Copy nothing from the entries below except the lines from the one containing "めに、自分が子どもたちを連れて遊びに出かける必要性を感じ" through the one containing "Rize Trafik Yoğunluk Haritası", and copy those exactly.
__________
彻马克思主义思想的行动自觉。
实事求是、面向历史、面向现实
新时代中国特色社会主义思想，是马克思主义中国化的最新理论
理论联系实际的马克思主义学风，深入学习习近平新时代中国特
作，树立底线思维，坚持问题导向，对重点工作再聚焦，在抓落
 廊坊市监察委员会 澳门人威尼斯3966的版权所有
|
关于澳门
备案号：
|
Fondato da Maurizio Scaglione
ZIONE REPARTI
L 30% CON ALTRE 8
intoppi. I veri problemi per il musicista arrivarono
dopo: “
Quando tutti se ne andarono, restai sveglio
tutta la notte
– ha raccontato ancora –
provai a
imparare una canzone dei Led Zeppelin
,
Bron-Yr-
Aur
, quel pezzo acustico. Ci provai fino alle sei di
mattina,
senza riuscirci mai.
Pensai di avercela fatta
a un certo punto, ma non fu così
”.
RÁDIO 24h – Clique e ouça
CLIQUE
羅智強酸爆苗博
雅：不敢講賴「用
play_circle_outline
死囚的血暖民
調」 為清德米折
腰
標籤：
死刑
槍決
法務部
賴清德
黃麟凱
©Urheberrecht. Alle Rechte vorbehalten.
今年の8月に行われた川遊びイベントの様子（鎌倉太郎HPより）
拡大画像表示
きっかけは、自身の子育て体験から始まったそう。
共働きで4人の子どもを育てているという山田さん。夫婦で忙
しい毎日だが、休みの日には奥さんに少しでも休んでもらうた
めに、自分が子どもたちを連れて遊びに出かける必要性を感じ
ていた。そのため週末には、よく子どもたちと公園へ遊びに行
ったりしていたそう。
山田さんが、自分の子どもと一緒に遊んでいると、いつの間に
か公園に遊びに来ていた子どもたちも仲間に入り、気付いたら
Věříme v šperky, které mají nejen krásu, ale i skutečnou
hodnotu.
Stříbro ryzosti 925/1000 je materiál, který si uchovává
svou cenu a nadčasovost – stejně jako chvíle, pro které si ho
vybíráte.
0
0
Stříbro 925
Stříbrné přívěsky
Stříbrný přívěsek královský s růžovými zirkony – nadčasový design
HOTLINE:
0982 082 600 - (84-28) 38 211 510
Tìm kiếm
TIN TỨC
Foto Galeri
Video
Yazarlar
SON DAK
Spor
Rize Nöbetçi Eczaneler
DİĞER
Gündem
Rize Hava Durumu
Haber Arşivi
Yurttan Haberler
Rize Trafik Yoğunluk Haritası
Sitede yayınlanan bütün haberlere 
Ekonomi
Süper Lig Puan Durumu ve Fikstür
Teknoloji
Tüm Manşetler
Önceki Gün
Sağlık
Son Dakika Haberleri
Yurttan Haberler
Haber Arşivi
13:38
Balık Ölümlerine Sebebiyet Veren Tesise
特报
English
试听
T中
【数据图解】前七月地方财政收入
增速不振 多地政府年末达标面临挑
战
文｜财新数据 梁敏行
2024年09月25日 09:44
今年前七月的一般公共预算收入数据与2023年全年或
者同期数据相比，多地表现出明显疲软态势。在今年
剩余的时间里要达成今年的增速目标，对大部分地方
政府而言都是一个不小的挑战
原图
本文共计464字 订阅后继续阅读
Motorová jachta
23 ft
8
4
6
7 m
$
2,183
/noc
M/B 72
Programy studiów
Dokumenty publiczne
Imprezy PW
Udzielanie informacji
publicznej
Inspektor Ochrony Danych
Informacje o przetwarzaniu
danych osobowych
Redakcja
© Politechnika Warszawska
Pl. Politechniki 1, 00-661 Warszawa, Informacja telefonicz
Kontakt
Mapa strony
__________
#### Your solution:
めに、自分が子どもたちを連れて遊びに出かける必要性を感じ
ていた。そのため週末には、よく子どもたちと公園へ遊びに行
ったりしていたそう。
山田さんが、自分の子どもと一緒に遊んでいると、いつの間に
か公園に遊びに来ていた子どもたちも仲間に入り、気付いたら
Věříme v šperky, které mají nejen krásu, ale i skutečnou
hodnotu.
Stříbro ryzosti 925/1000 je materiál, který si uchovává
svou cenu a nadčasovost – stejně jako chvíle, pro které si ho
vybíráte.
0
0
Stříbro 925
Stříbrné přívěsky
Stříbrný přívěsek královský s růžovými zirkony – nadčasový design
HOTLINE:
0982 082 600 - (84-28) 38 211 510
Tìm kiếm
TIN TỨC
Foto Galeri
Video
Yazarlar
SON DAK
Spor
Rize Nöbetçi Eczaneler
DİĞER
Gündem
Rize Hava Durumu
Haber Arşivi
Yurttan Haberler
Rize Trafik Yoğunluk Haritası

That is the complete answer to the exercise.